Elle savait que les souvenirs finissaient toujours par se tarir. Et que petit à petit, on en oubliait les détails. On oubliait les couleurs, les contrastes, les intensités.

Comme un linge que l'on a trop lavé.

Et cela, elle ne le voulait pas.

Alors elle s'empêchait de penser. Bien sur, le souvenir dont elle ne voulait pas se séparer était celui de l'elfe. Elle voulait pouvoir se le rappeler dans ses moindres détails. Elle voulait que ses traits lui reste gravés. Qu'ils continuent à la faire sourire, chaque fois qu'elle fermait les yeux...


Alors toutes ses journées, elle travaillait avec les autres, à nettoyer la cité. À réparer ce qui pouvait l'être.

Au début, son dos lui faisait mal à en pleurer, mais elle continuait. Et plus les jours passaient, plus la douleur semblait lointaine.

À surveiller la plaie, elle vit que même si c'était long, elle finissait par guérir. À un rythme bien trop lent, mais régulier.


Et tous les soirs, elle revenait sur ce banc. Admirant la lueur de la nuit.

Et Faramir venait lui tenir compagnie. Ils parlaient longuement. Et certains soir, ils ne parlaient pas du tout.

Des fois même, Eowyn se joignait à eux, et l'elleth apprenait à les connaître un peu plus.

Soir après soir, elle se rendait compte de ce qui les liait, sans évidement jamais en aborder le sujet. Parfois même, quand elle était d'assez bonne humeur, cela lui arrachait un sourire. Mais sa bonne humeur se faisait de plus en plus rare...

Souvent, Naé n'arrivait pas à dormir. Alors elle sortait.

Elle allait regarder l'arbre blanc qui se mourrait, et fixait l'horizon.

Espérant voir une silhouette, qui lui annoncerait l'arrivée des hommes.

Mais soir après soir, l'horizon demeurait vide.
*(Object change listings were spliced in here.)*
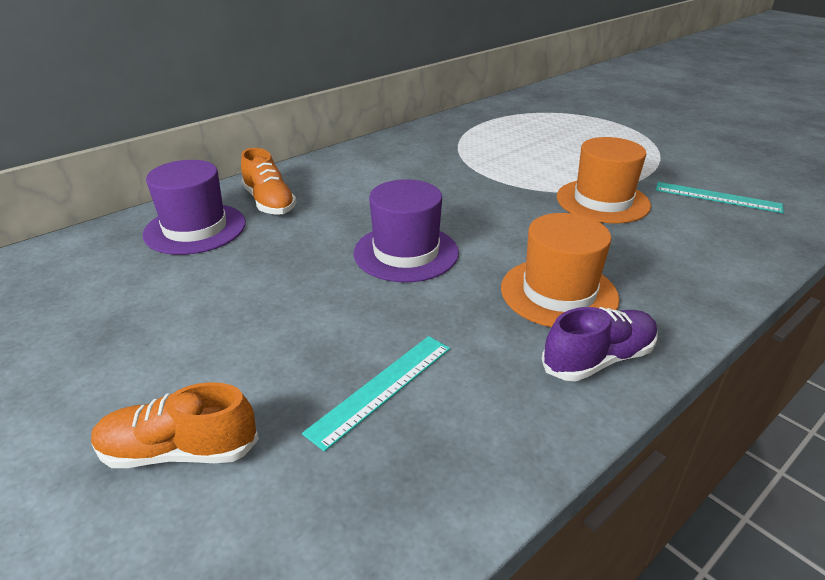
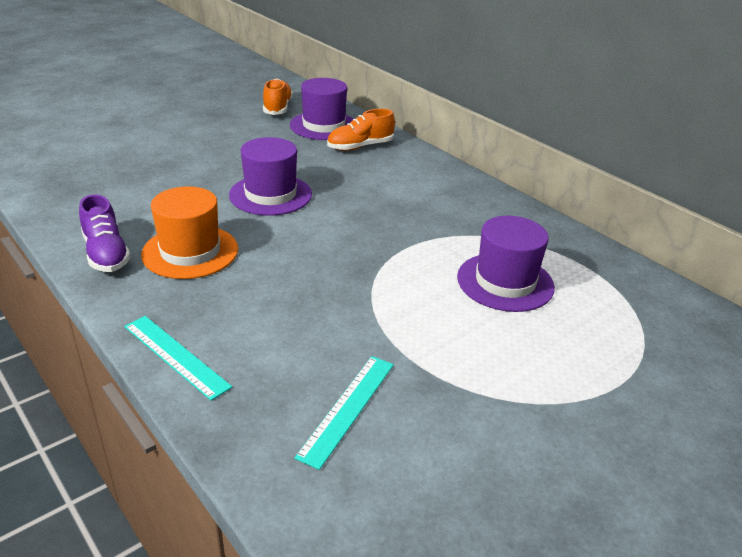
camera: 90 degrees right, 0 degrees up
orange shoe [91,382,259,468] -> orange shoe moved to [263,78,293,115]
turquoise ruler [302,336,450,452] -> turquoise ruler moved to [124,316,232,401]
orange hat [557,137,651,224] -> none
none -> purple hat [457,216,555,312]

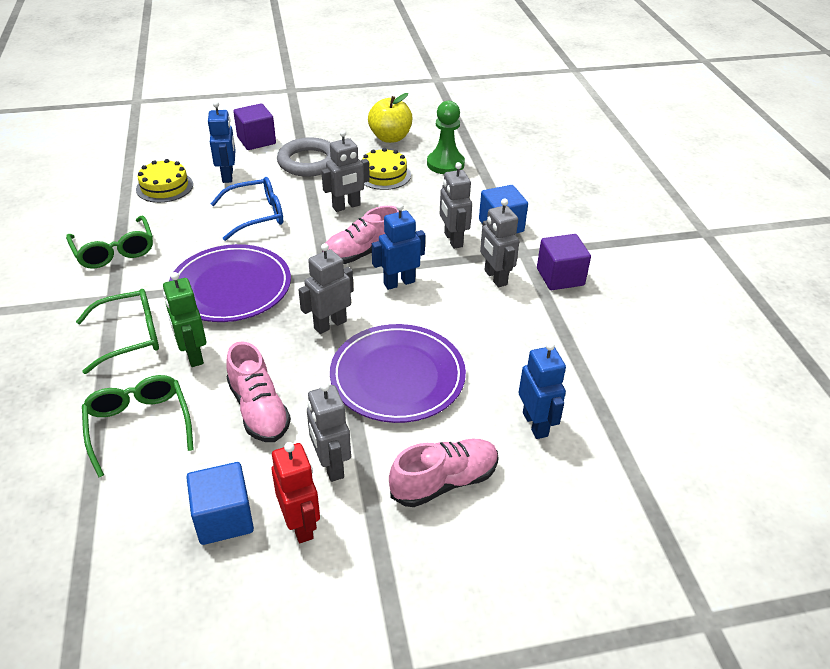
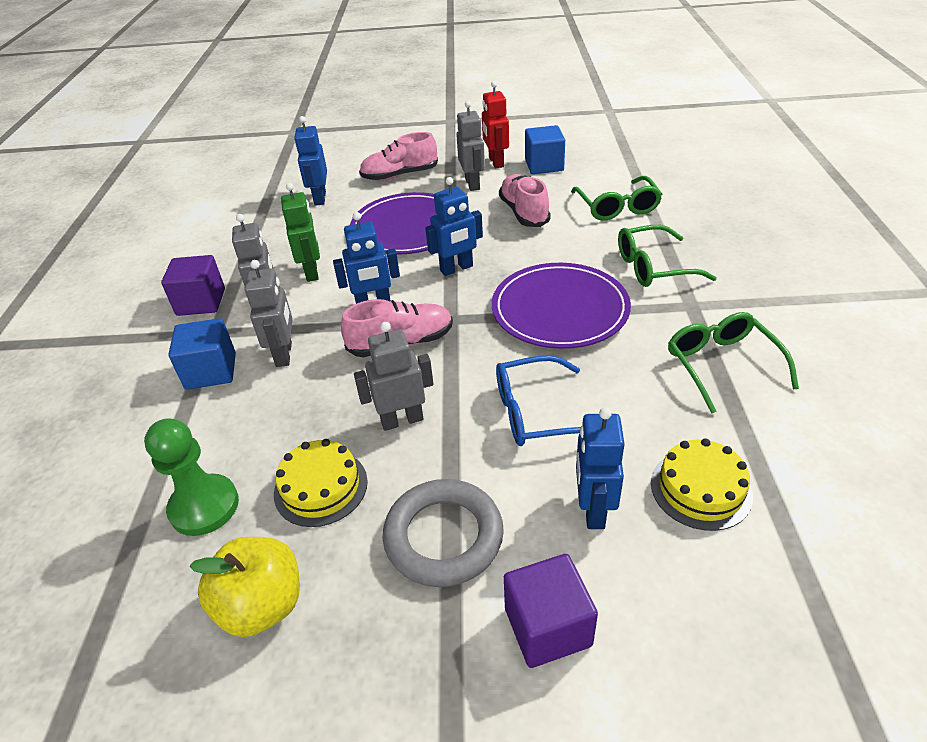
camera: 165 degrees left, 0 degrees up
green robot [163,272,206,367] -> green robot moved to [281,183,320,282]
grey robot [299,243,353,334] -> blue robot [425,177,483,276]

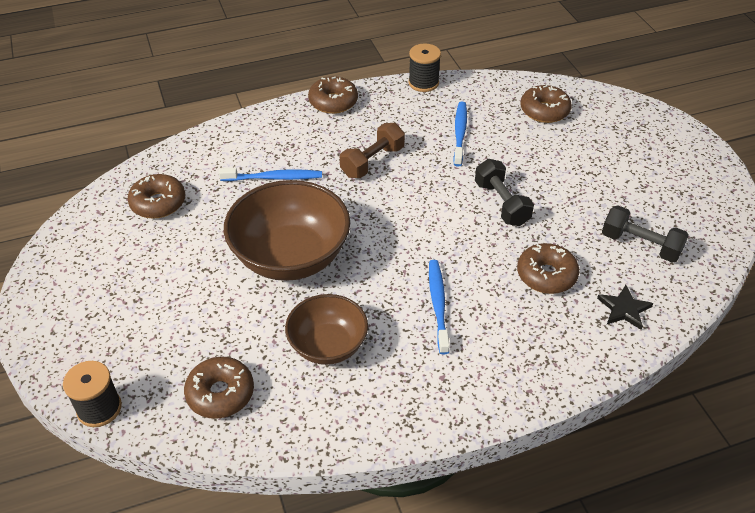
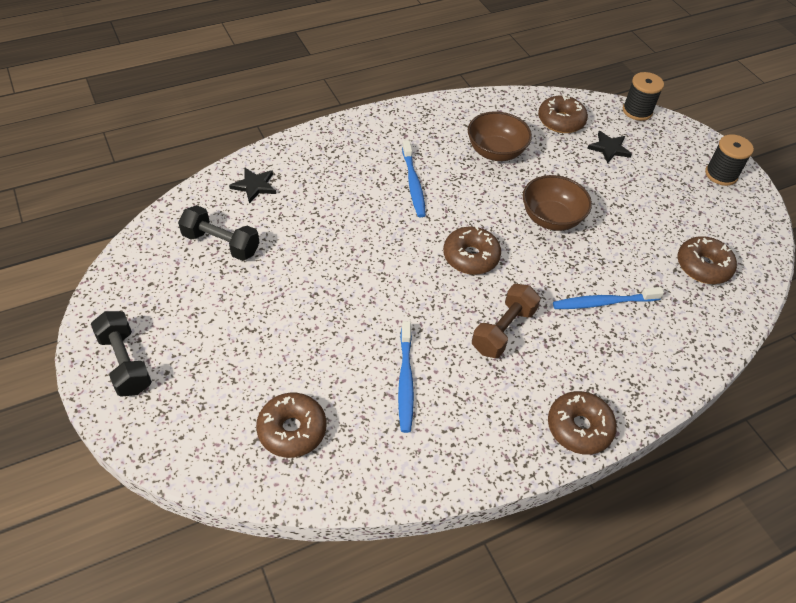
camera: 170 degrees right, 5 degrees up
brown bowl [224,180,350,281] -> brown bowl [523,175,592,231], size x0.61
black spool [408,43,441,92] -> black spool moved to [705,134,754,186]
black dumbbell [475,159,534,226] -> black dumbbell moved to [91,311,152,397]
brown donut [517,243,579,294] -> brown donut moved to [443,226,501,275]
none -> black star [587,131,632,163]

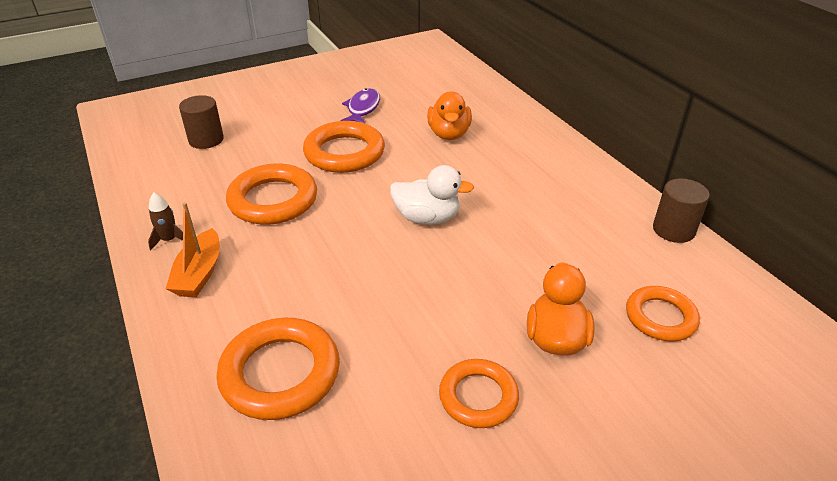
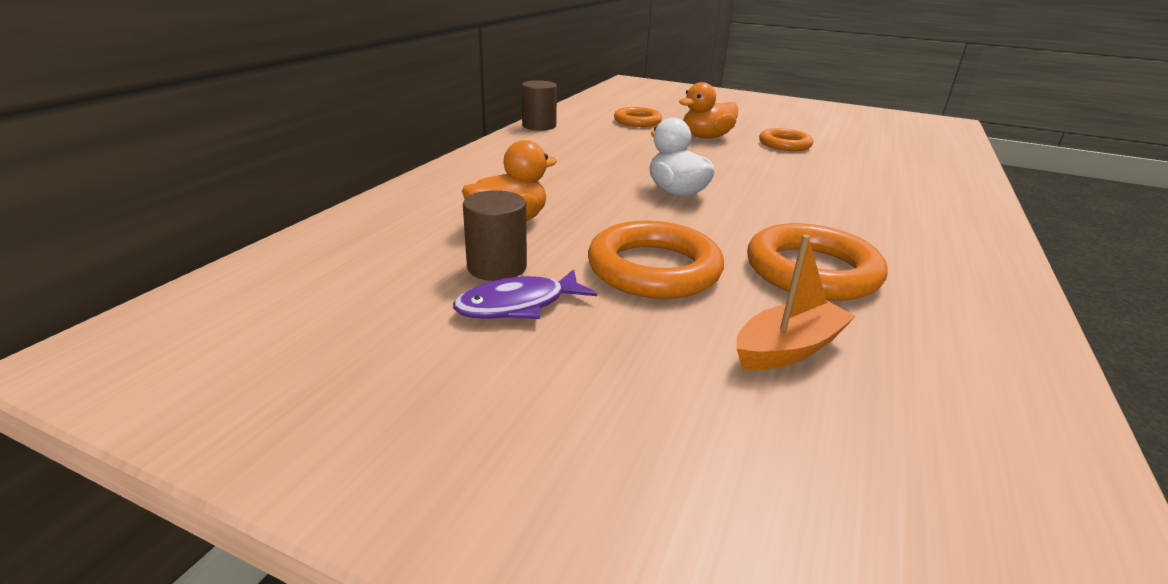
camera: 130 degrees left, 10 degrees down
brown rocket [148,193,183,251] -> none
orange boat [166,202,220,297] -> orange boat moved to [736,235,856,370]
brown cylinder [179,95,224,149] -> brown cylinder moved to [463,190,527,281]
orange ring [216,318,340,420] -> none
Et bien souvent, elle dormait là. À même le sol, sous la lueur des étoiles, sentant le vent d'hiver qui s'approchait.

Cela apaisait son esprit, et lui rappelait toutes les nuits passées à veiller sur ses compagnons de route.

C'était comme une mélancolie malsaine, mêlée à un espoir fou et à son entêtement.

Plus les jours passaient, et plus elle se demandait ce qu'elle faisait toujours là.

A attendre.

Et tous les soirs, elle se disait « encore un soir ».

Mais le lendemain, l'horizon était vide.

Son impuissance se transformait en colère. Et elle en arrivait à tout remettre en question.

À se questionner sur les choses les plus élémentaires qui l'entouraient.

Voila qu'elle se mettait à penser maintenant, elle qui ne l'avait jamais vraiment fait.

Elle avait toujours suivit son intuition, sans vraiment se poser de question.

Et voila qu'elle en arrivait à se demander ce qui aurait pu arriver si ... « avec des si, on ne peut que refaire le monde » lui avait dit un jeune soldat convalescent un soir à la taverne, mais elle ne pouvait s'en empêcher.

Elle se martelait le crâne de choses de plus en plus absurdes, et le lendemain, l'horizon était toujours vide.